== PROBLEM ==
Every line of the data is to be reproduced exactly.

== Stored data ==
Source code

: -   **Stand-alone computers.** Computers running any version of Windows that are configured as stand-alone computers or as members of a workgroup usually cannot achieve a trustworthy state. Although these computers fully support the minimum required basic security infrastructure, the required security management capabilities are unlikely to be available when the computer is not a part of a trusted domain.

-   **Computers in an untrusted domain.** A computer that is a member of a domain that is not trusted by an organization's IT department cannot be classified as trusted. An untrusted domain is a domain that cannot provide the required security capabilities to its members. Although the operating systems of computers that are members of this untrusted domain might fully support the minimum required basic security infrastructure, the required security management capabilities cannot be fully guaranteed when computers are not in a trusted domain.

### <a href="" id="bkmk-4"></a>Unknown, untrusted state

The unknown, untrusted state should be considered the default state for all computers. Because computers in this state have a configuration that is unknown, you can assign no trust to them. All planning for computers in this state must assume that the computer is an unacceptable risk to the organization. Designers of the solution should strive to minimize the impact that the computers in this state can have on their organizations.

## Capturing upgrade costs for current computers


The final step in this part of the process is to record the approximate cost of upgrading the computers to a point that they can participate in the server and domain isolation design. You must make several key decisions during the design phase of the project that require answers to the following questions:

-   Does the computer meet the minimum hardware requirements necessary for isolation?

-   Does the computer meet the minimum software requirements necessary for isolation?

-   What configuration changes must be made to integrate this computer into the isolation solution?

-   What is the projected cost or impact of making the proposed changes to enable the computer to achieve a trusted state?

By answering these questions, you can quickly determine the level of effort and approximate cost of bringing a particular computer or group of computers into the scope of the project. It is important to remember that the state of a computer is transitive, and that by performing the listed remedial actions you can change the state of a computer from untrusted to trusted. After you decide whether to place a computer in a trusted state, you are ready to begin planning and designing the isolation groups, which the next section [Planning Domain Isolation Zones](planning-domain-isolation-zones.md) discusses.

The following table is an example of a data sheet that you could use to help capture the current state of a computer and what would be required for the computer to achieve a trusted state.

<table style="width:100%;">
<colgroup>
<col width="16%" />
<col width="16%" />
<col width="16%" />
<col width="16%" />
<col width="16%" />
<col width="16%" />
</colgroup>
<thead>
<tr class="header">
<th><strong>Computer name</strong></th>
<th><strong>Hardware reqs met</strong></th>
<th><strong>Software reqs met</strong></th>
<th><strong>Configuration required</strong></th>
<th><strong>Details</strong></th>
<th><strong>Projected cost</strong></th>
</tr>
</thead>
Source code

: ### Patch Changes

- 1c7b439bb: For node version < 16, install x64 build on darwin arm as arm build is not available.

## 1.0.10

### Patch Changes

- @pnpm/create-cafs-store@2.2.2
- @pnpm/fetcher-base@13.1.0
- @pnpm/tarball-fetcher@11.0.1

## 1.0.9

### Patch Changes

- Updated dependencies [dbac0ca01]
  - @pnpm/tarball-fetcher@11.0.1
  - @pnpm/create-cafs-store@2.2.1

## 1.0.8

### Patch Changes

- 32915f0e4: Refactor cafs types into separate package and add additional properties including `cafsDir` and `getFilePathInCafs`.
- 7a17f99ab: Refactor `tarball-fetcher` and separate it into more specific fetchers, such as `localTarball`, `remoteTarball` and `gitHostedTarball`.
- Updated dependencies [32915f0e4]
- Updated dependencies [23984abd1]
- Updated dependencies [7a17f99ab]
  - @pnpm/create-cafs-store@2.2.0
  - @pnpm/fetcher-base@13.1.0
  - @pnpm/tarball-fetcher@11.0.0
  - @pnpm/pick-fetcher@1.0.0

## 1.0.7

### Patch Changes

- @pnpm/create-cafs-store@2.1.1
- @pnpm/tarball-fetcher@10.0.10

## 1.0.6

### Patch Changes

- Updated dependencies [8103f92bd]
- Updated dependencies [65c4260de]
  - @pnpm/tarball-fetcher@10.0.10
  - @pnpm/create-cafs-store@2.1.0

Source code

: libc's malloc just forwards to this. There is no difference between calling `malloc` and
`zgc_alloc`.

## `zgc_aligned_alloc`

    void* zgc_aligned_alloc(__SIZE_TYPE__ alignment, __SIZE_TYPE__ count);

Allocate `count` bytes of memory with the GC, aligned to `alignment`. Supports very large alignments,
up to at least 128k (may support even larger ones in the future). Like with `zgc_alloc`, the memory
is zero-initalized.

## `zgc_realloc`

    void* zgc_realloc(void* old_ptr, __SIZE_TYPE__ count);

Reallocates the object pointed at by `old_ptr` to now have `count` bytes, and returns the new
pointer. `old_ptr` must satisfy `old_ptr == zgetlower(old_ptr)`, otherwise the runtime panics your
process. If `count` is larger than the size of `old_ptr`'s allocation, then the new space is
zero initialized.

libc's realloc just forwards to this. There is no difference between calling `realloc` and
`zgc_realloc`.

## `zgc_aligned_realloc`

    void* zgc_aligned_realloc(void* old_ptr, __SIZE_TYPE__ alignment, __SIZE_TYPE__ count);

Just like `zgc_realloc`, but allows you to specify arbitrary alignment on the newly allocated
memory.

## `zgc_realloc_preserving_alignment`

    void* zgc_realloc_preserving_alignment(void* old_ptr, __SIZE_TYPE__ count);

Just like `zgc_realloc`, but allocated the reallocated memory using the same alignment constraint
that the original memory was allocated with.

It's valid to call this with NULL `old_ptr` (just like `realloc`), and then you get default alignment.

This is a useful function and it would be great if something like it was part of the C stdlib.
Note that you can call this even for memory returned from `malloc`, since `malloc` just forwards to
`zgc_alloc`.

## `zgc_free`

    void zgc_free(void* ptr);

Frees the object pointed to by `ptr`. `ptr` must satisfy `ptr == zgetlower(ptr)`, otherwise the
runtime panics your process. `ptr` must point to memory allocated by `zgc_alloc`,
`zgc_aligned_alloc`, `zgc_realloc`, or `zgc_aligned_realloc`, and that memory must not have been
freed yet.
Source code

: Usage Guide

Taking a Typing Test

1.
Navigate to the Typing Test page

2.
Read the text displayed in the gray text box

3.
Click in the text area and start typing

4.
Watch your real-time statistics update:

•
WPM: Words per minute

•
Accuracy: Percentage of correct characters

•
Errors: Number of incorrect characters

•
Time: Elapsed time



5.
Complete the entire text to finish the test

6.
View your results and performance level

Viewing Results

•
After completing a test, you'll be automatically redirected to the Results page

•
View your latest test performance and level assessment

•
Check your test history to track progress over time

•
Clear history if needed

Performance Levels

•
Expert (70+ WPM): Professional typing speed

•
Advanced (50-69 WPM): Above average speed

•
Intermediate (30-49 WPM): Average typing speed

== OUTPUT BELOW ==
Source code

: -   **Stand-alone computers.** Computers running any version of Windows that are configured as stand-alone computers or as members of a workgroup usually cannot achieve a trustworthy state. Although these computers fully support the minimum required basic security infrastructure, the required security management capabilities are unlikely to be available when the computer is not a part of a trusted domain.

-   **Computers in an untrusted domain.** A computer that is a member of a domain that is not trusted by an organization's IT department cannot be classified as trusted. An untrusted domain is a domain that cannot provide the required security capabilities to its members. Although the operating systems of computers that are members of this untrusted domain might fully support the minimum required basic security infrastructure, the required security management capabilities cannot be fully guaranteed when computers are not in a trusted domain.

### <a href="" id="bkmk-4"></a>Unknown, untrusted state

The unknown, untrusted state should be considered the default state for all computers. Because computers in this state have a configuration that is unknown, you can assign no trust to them. All planning for computers in this state must assume that the computer is an unacceptable risk to the organization. Designers of the solution should strive to minimize the impact that the computers in this state can have on their organizations.

## Capturing upgrade costs for current computers


The final step in this part of the process is to record the approximate cost of upgrading the computers to a point that they can participate in the server and domain isolation design. You must make several key decisions during the design phase of the project that require answers to the following questions:

-   Does the computer meet the minimum hardware requirements necessary for isolation?

-   Does the computer meet the minimum software requirements necessary for isolation?

-   What configuration changes must be made to integrate this computer into the isolation solution?

-   What is the projected cost or impact of making the proposed changes to enable the computer to achieve a trusted state?

By answering these questions, you can quickly determine the level of effort and approximate cost of bringing a particular computer or group of computers into the scope of the project. It is important to remember that the state of a computer is transitive, and that by performing the listed remedial actions you can change the state of a computer from untrusted to trusted. After you decide whether to place a computer in a trusted state, you are ready to begin planning and designing the isolation groups, which the next section [Planning Domain Isolation Zones](planning-domain-isolation-zones.md) discusses.

The following table is an example of a data sheet that you could use to help capture the current state of a computer and what would be required for the computer to achieve a trusted state.

<table style="width:100%;">
<colgroup>
<col width="16%" />
<col width="16%" />
<col width="16%" />
<col width="16%" />
<col width="16%" />
<col width="16%" />
</colgroup>
<thead>
<tr class="header">
<th><strong>Computer name</strong></th>
<th><strong>Hardware reqs met</strong></th>
<th><strong>Software reqs met</strong></th>
<th><strong>Configuration required</strong></th>
<th><strong>Details</strong></th>
<th><strong>Projected cost</strong></th>
</tr>
</thead>
Source code

: ### Patch Changes

- 1c7b439bb: For node version < 16, install x64 build on darwin arm as arm build is not available.

## 1.0.10

### Patch Changes

- @pnpm/create-cafs-store@2.2.2
- @pnpm/fetcher-base@13.1.0
- @pnpm/tarball-fetcher@11.0.1

## 1.0.9

### Patch Changes

- Updated dependencies [dbac0ca01]
  - @pnpm/tarball-fetcher@11.0.1
  - @pnpm/create-cafs-store@2.2.1

## 1.0.8

### Patch Changes

- 32915f0e4: Refactor cafs types into separate package and add additional properties including `cafsDir` and `getFilePathInCafs`.
- 7a17f99ab: Refactor `tarball-fetcher` and separate it into more specific fetchers, such as `localTarball`, `remoteTarball` and `gitHostedTarball`.
- Updated dependencies [32915f0e4]
- Updated dependencies [23984abd1]
- Updated dependencies [7a17f99ab]
  - @pnpm/create-cafs-store@2.2.0
  - @pnpm/fetcher-base@13.1.0
  - @pnpm/tarball-fetcher@11.0.0
  - @pnpm/pick-fetcher@1.0.0

## 1.0.7

### Patch Changes

- @pnpm/create-cafs-store@2.1.1
- @pnpm/tarball-fetcher@10.0.10

## 1.0.6

### Patch Changes

- Updated dependencies [8103f92bd]
- Updated dependencies [65c4260de]
  - @pnpm/tarball-fetcher@10.0.10
  - @pnpm/create-cafs-store@2.1.0

Source code

: libc's malloc just forwards to this. There is no difference between calling `malloc` and
`zgc_alloc`.

## `zgc_aligned_alloc`

    void* zgc_aligned_alloc(__SIZE_TYPE__ alignment, __SIZE_TYPE__ count);

Allocate `count` bytes of memory with the GC, aligned to `alignment`. Supports very large alignments,
up to at least 128k (may support even larger ones in the future). Like with `zgc_alloc`, the memory
is zero-initalized.

## `zgc_realloc`

    void* zgc_realloc(void* old_ptr, __SIZE_TYPE__ count);

Reallocates the object pointed at by `old_ptr` to now have `count` bytes, and returns the new
pointer. `old_ptr` must satisfy `old_ptr == zgetlower(old_ptr)`, otherwise the runtime panics your
process. If `count` is larger than the size of `old_ptr`'s allocation, then the new space is
zero initialized.

libc's realloc just forwards to this. There is no difference between calling `realloc` and
`zgc_realloc`.

## `zgc_aligned_realloc`

    void* zgc_aligned_realloc(void* old_ptr, __SIZE_TYPE__ alignment, __SIZE_TYPE__ count);

Just like `zgc_realloc`, but allows you to specify arbitrary alignment on the newly allocated
memory.

## `zgc_realloc_preserving_alignment`

    void* zgc_realloc_preserving_alignment(void* old_ptr, __SIZE_TYPE__ count);

Just like `zgc_realloc`, but allocated the reallocated memory using the same alignment constraint
that the original memory was allocated with.

It's valid to call this with NULL `old_ptr` (just like `realloc`), and then you get default alignment.

This is a useful function and it would be great if something like it was part of the C stdlib.
Note that you can call this even for memory returned from `malloc`, since `malloc` just forwards to
`zgc_alloc`.

## `zgc_free`

    void zgc_free(void* ptr);

Frees the object pointed to by `ptr`. `ptr` must satisfy `ptr == zgetlower(ptr)`, otherwise the
runtime panics your process. `ptr` must point to memory allocated by `zgc_alloc`,
`zgc_aligned_alloc`, `zgc_realloc`, or `zgc_aligned_realloc`, and that memory must not have been
freed yet.
Source code

: Usage Guide

Taking a Typing Test

1.
Navigate to the Typing Test page

2.
Read the text displayed in the gray text box

3.
Click in the text area and start typing

4.
Watch your real-time statistics update:

•
WPM: Words per minute

•
Accuracy: Percentage of correct characters

•
Errors: Number of incorrect characters

•
Time: Elapsed time



5.
Complete the entire text to finish the test

6.
View your results and performance level

Viewing Results

•
After completing a test, you'll be automatically redirected to the Results page

•
View your latest test performance and level assessment

•
Check your test history to track progress over time

•
Clear history if needed

Performance Levels

•
Expert (70+ WPM): Professional typing speed

•
Advanced (50-69 WPM): Above average speed

•
Intermediate (30-49 WPM): Average typing speed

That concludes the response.